*** SUPPLIED MATERIAL Section Begins ***
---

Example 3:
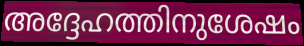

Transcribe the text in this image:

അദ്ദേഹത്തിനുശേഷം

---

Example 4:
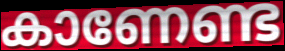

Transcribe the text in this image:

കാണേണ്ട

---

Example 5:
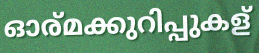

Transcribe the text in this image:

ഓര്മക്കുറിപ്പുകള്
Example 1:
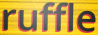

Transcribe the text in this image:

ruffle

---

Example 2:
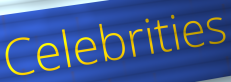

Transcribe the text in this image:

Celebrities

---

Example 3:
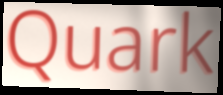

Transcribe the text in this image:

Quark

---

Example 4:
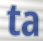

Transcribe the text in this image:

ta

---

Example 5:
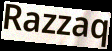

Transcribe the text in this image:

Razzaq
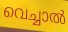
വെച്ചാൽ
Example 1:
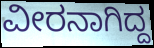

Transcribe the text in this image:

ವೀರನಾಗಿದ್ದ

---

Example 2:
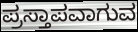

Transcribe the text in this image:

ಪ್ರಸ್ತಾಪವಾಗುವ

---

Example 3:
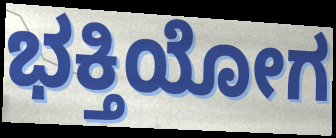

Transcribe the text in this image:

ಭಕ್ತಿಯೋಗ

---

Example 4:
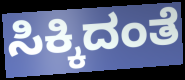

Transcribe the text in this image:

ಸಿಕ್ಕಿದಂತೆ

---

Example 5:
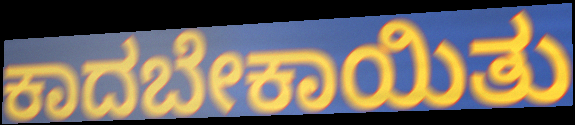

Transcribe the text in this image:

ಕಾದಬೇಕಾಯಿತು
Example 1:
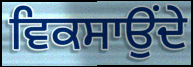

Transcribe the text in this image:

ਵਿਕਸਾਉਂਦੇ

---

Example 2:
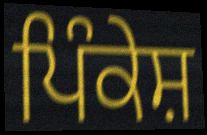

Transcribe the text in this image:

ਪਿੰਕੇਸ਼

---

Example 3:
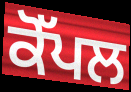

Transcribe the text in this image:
*** SUPPLIED MATERIAL Section Ends ***
_EXERCISE_: Repeat the listing word for word, omitting the pictures.

_RESPONSE FOR THIS EXERCISE_:
---

Example 3:

Transcribe the text in this image:

അദ്ദേഹത്തിനുശേഷം

---

Example 4:

Transcribe the text in this image:

കാണേണ്ട

---

Example 5:

Transcribe the text in this image:

ഓര്മക്കുറിപ്പുകള്
Example 1:

Transcribe the text in this image:

ruffle

---

Example 2:

Transcribe the text in this image:

Celebrities

---

Example 3:

Transcribe the text in this image:

Quark

---

Example 4:

Transcribe the text in this image:

ta

---

Example 5:

Transcribe the text in this image:

Razzaq
വെച്ചാൽ
Example 1:

Transcribe the text in this image:

ವೀರನಾಗಿದ್ದ

---

Example 2:

Transcribe the text in this image:

ಪ್ರಸ್ತಾಪವಾಗುವ

---

Example 3:

Transcribe the text in this image:

ಭಕ್ತಿಯೋಗ

---

Example 4:

Transcribe the text in this image:

ಸಿಕ್ಕಿದಂತೆ

---

Example 5:

Transcribe the text in this image:

ಕಾದಬೇಕಾಯಿತು
Example 1:

Transcribe the text in this image:

ਵਿਕਸਾਉਂਦੇ

---

Example 2:

Transcribe the text in this image:

ਪਿੰਕੇਸ਼

---

Example 3:

Transcribe the text in this image:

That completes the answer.